Ce « Tartuffe » n’était pas prévu au programme de l’Odéon. La mort de Patrice Chéreau a conduit le directeur de l’Odéon-Théâtre de l’Europe, Luc Bondy, à faire un choix. Il fallait tenter de retrouver les comédiens de « Comme il vous plaira » et travailler vite. Il a monté au printemps dernier, à Vienne, « Tartuffe » en langue allemande. Ce choix s’est imposé.

Dans le décor conçu par Richard Peduzzi, une grande pièce du rez-de-chaussée où toute la maisonnée d’Orgon se retrouve, une grande pièce élégante avec ses dégagements, quelques trophées de chasse aux murs, un crucifix, une vierge de céramique dans une niche. Une maison cossue, bourgeoise, non pas du XVIIe siècle, mais du XXe, avant les portables !
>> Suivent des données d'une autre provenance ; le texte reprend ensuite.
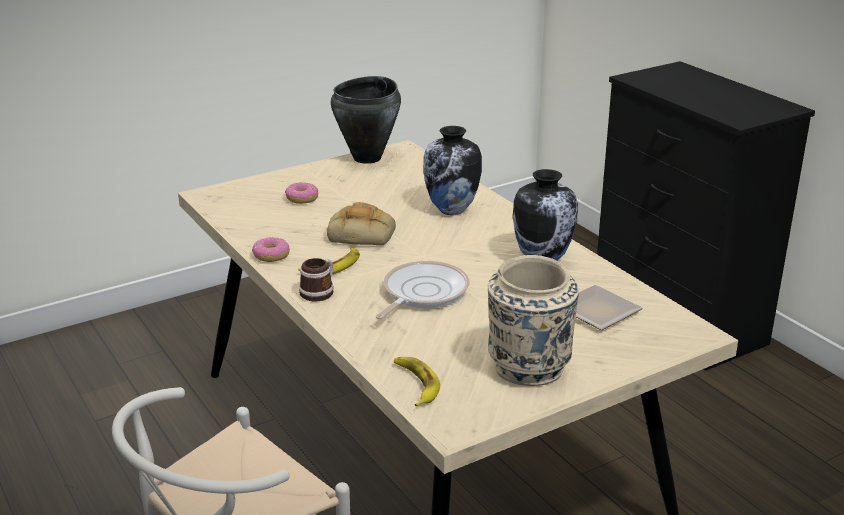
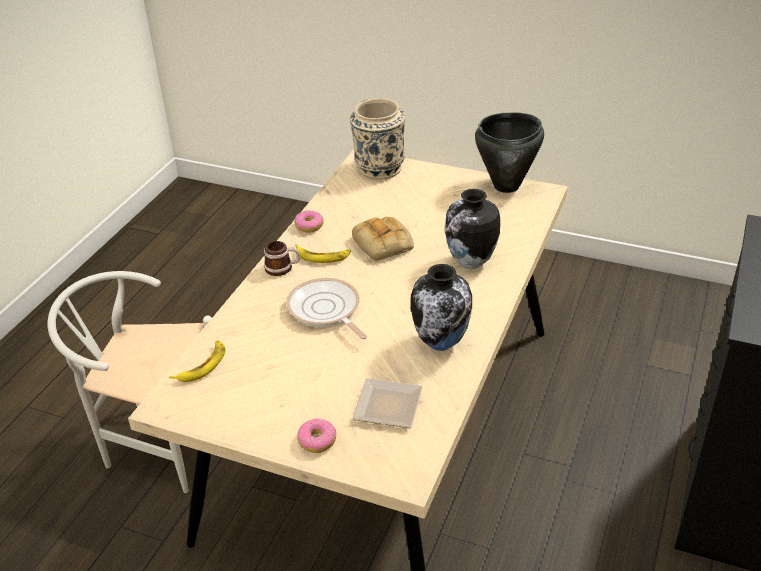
camera: 55 degrees right, 10 degrees up
(302, 198) = (404, 194): donut -> donut (317, 440)
(422, 293) = (325, 310): frying pan -> frying pan turned 120 degrees counterclockwise
(528, 368) = (268, 407): beige vase -> beige vase (379, 169)

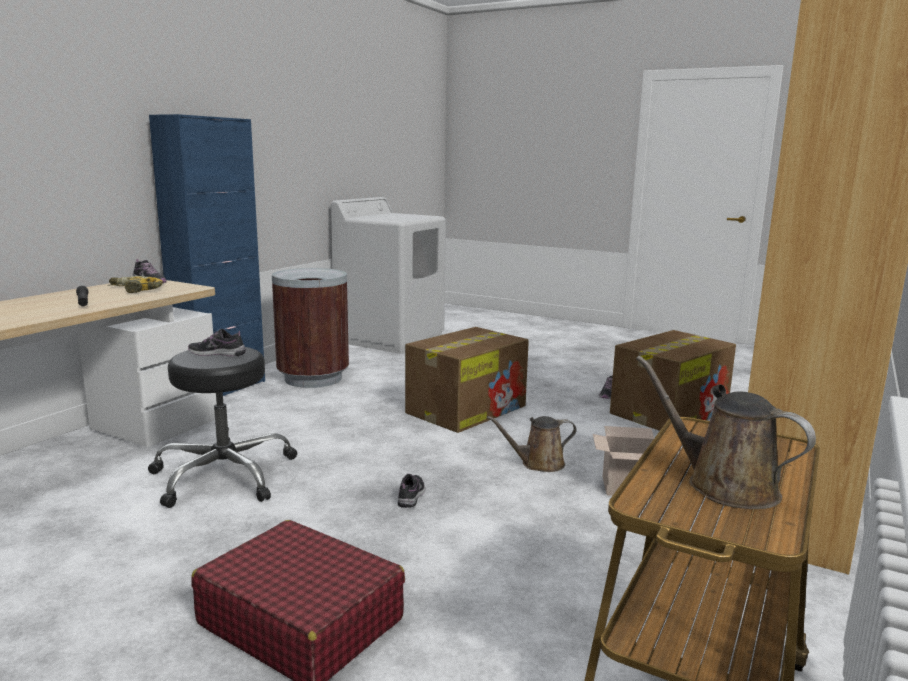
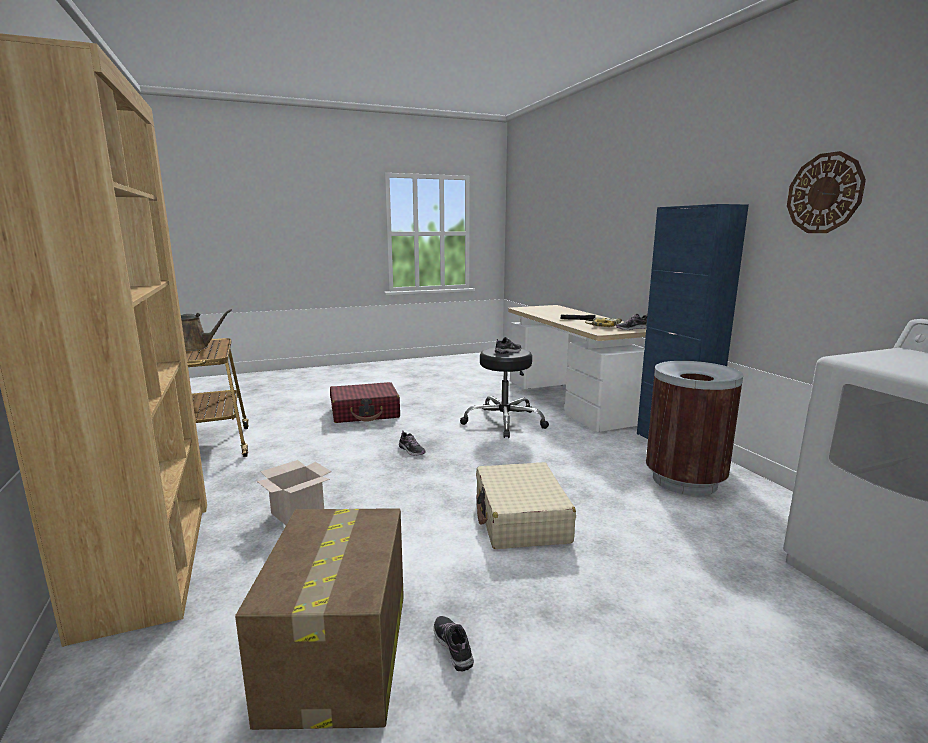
camera: 130 degrees right, 0 degrees up
(269, 117) = (824, 193): none -> wall clock
(467, 409) = (521, 519): cardboard box -> beige suitcase
(538, 464) = (380, 499): brown watering can -> none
Le spectacle se joue en deux heures. Des coupes, la disparition de certaines scènes, pourraient heurter si la manière dont Luc Bondy a élaboré la distribution et dirige les comédiens n’était pas saisissante. Paradoxalement, on éprouve un sentiment extraordinaire de vérité et tout ici sonne juste. C’est pourquoi, malgré les transformations de la structure, on doit souligner la fidélité de ce travail : la manière dont les vers sont respectés, dits avec un naturel profond, la manière dont les relations entre les personnages sont montrées est très intéressante.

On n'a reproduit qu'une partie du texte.